2. The method according to claim 1, further comprising: Following the training, the hierarchical reinforcement learning model is used to control one or more actuators of the attached robot.

3. The method according to claim 1 or claim 2, wherein, The robot in question is a simulated robot.

4. The method according to claim 1 or claim 2, wherein, Generating the intrinsic reward based on the updated state and the target state observation includes generating the intrinsic reward based on the L2 difference between the updated state and the target state observation.

5. The method according to claim 1 or claim 2, further comprising generating an environmental reward and training the higher-level policy model based on the environmental reward.

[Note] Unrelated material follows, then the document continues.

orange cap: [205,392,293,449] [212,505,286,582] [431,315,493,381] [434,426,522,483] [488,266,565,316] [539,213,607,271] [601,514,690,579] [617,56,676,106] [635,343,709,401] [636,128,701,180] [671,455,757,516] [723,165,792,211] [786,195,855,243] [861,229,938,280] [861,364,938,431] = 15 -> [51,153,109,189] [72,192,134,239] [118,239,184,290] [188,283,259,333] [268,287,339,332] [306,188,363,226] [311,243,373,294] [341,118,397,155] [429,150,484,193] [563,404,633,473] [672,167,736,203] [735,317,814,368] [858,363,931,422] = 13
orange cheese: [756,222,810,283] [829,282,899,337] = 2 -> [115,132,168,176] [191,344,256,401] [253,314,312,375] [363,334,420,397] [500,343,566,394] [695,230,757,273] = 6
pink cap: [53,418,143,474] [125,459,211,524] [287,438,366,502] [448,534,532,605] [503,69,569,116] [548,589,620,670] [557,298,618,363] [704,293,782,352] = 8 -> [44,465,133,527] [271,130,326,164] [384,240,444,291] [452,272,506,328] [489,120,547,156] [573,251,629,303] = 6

6. A method implemented by one or more processors of a robot, the method comprising: Identify the current state of the robot; In the first control step, a higher-level policy model using a hierarchical reinforcement learning model is used to determine a higher-level action for transitioning from the current state to the target state. Based on the processing of the current state and the higher-level action using the lower-level policy model of the hierarchical reinforcement learning model, a first lower-level action is generated for the first control step; The first lower-level action is applied to the robot so that the robot transitions to the updated state; In the second control step following the first control step, an updated higher-level action is generated, wherein generating the updated higher-level action includes at least applying the current state, the updated state, and the higher-level action to the transition function; Based on processing the updated state using the lower-level policy model and the updated higher-level action, a second lower-level action is generated for the second control step; The second lower-level action is applied to the robot so that the robot transitions to a further updated state.

7. A robot comprising one or more processors for performing the method of claim 6.

8. A computer-readable storage medium comprising instructions that, when executed by one or more processors, cause the one or more processors to perform the method according to any one of claims 1 to 6.

9. A robot control system comprising one or more processors for performing the method according to any one of claims 1 to 6.